Information Sheet

 

 

R         Richeson, Paul R.

376                  “The Perrys of Potosi,” 1977.

                                    One folder, photocopies.

 

 

 

This is a speech concerning a prominent early family in Washing­ton County, Missouri, de­liv­ered at a reunion of the Perry family at Brazoria, Texas.  The Perrys were associated through busi­ness and by marriage with the family of Moses Austin.

 

Samuel Perry, the first of the family to come to America, was a native of Ireland.  His son, John Perry (1747‑1825), served in the colonial army during the American Revolution, and by the late 1700s was living in Westmoreland County, Pennsylvania.  He came to Ste. Genevieve, Mis­souri, about 1800, bringing with him his sons, Samuel Perry (1783‑1830), William Moor Perry (1784‑1825), and John Perry, Jr. (1787‑1850).  In 1804 the elder Perry was appointed assessor of the mining areas, Belleview, and Murphy’s settlement, and in 1805 he was appointed a judge of the Ste. Genevieve Court of Quarter Sessions.

 

Perry bought a Spanish land claim in 1806 at Mine à Breton, later Potosi, center of the early mining operations in southeastern Missouri.  Perry went into the general mercantile busi­ness with his eldest son, Samuel.  Later the youngest sons, William Moor Perry and John Perry, Jr., also opened a store at Potosi.  Still later, a younger cousin, James Franklin Perry (1790‑1851), opened another store at Potosi, financed by his kinsman, Samuel Perry.  The Per­rys obtained stock from St.
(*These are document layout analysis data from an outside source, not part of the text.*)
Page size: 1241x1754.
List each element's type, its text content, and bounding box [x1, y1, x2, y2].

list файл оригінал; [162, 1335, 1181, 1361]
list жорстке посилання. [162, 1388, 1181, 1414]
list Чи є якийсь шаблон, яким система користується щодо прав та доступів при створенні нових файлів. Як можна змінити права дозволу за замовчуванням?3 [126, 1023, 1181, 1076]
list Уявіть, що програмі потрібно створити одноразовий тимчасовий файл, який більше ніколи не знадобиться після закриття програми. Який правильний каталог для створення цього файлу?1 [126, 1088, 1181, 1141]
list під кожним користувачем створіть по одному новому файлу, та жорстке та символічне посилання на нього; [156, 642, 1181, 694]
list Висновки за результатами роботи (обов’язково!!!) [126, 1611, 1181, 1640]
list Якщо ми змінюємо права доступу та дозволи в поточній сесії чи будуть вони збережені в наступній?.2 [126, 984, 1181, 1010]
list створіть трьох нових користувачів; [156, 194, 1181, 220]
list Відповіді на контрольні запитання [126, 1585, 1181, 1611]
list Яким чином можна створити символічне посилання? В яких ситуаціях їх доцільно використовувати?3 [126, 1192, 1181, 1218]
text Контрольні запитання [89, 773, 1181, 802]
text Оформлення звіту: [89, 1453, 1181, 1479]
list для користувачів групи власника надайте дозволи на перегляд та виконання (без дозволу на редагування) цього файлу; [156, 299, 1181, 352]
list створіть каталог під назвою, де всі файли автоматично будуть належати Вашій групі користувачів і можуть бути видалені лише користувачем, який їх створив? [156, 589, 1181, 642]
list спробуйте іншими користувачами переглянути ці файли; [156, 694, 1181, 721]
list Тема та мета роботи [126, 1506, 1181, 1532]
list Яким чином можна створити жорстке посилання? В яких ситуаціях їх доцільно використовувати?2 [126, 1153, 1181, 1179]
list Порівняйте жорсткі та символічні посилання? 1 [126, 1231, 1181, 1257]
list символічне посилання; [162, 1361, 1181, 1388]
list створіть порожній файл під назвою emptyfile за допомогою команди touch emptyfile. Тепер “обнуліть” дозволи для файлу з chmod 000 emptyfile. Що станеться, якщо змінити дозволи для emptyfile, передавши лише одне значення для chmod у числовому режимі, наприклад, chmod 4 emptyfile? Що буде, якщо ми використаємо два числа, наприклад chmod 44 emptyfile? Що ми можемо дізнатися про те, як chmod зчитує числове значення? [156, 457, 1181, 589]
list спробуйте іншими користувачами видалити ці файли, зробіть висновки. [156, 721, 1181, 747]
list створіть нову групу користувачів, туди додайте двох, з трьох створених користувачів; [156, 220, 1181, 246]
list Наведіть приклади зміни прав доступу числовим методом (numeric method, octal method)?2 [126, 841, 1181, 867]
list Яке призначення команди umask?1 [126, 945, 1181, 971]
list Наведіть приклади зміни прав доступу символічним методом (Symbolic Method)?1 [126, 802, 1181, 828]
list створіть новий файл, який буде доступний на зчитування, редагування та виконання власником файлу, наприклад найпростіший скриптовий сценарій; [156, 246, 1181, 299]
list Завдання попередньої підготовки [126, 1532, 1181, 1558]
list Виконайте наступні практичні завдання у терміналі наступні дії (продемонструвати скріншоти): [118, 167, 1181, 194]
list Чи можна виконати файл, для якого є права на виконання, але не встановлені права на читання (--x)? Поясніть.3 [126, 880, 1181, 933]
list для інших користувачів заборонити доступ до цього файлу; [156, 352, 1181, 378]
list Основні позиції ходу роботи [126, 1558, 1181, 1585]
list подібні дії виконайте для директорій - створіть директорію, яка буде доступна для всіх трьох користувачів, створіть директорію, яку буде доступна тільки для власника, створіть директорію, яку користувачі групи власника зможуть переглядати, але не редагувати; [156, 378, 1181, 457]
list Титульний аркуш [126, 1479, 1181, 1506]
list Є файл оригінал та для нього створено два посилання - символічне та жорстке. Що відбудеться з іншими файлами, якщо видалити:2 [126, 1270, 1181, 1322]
Louis and other cities, sold it or bartered for minerals at their stores, and reinvested the profits in additional mining lands.  The Perrys were well‑respected and influential citizens, associating at Potosi with Moses and Stephen Austin, Daniel Dunklin, William Henry, and John Rice Jones.  Samuel Perry was the most politically active, serving as a commissioner to locate the seat of Washington County and as a member of the first territo­rial assembly.  He was a member of the first Missouri Senate, and in 1827 was appointed a di­rector of the St. Louis branch of the Bank of the United States.  John Perry, Jr., continued in business at Potosi, ultimately ex­panding his interests into Jefferson County as a partner in the Valle mines.  He held several county appointments and was a member of the county court, 1821‑1825.

 

The Austin‑Perry relationship, already in effect through business connections, was strength­ened in 1824 by the marriage of James F. Perry to Emily Austin Bryan, the widowed daughter of Moses Austin.  Stephen Austin, then in Texas, urged his sister and brother‑in‑law to join him in the American settlement.  James F. and Emily Austin Perry left Potosi in 1831 to set­tle at Peach Point, near the Austin settlement in Brazoria, Texas.

 

Paul Richeson, a native of Potosi and a Perry descendant through Isabella Perry McGuire, delivered this address to the Perry family re­union at Brazoria, Texas, on June 18, 1977.  His speech emphasized the Missouri period of the family’s history, and their activities at Potosi.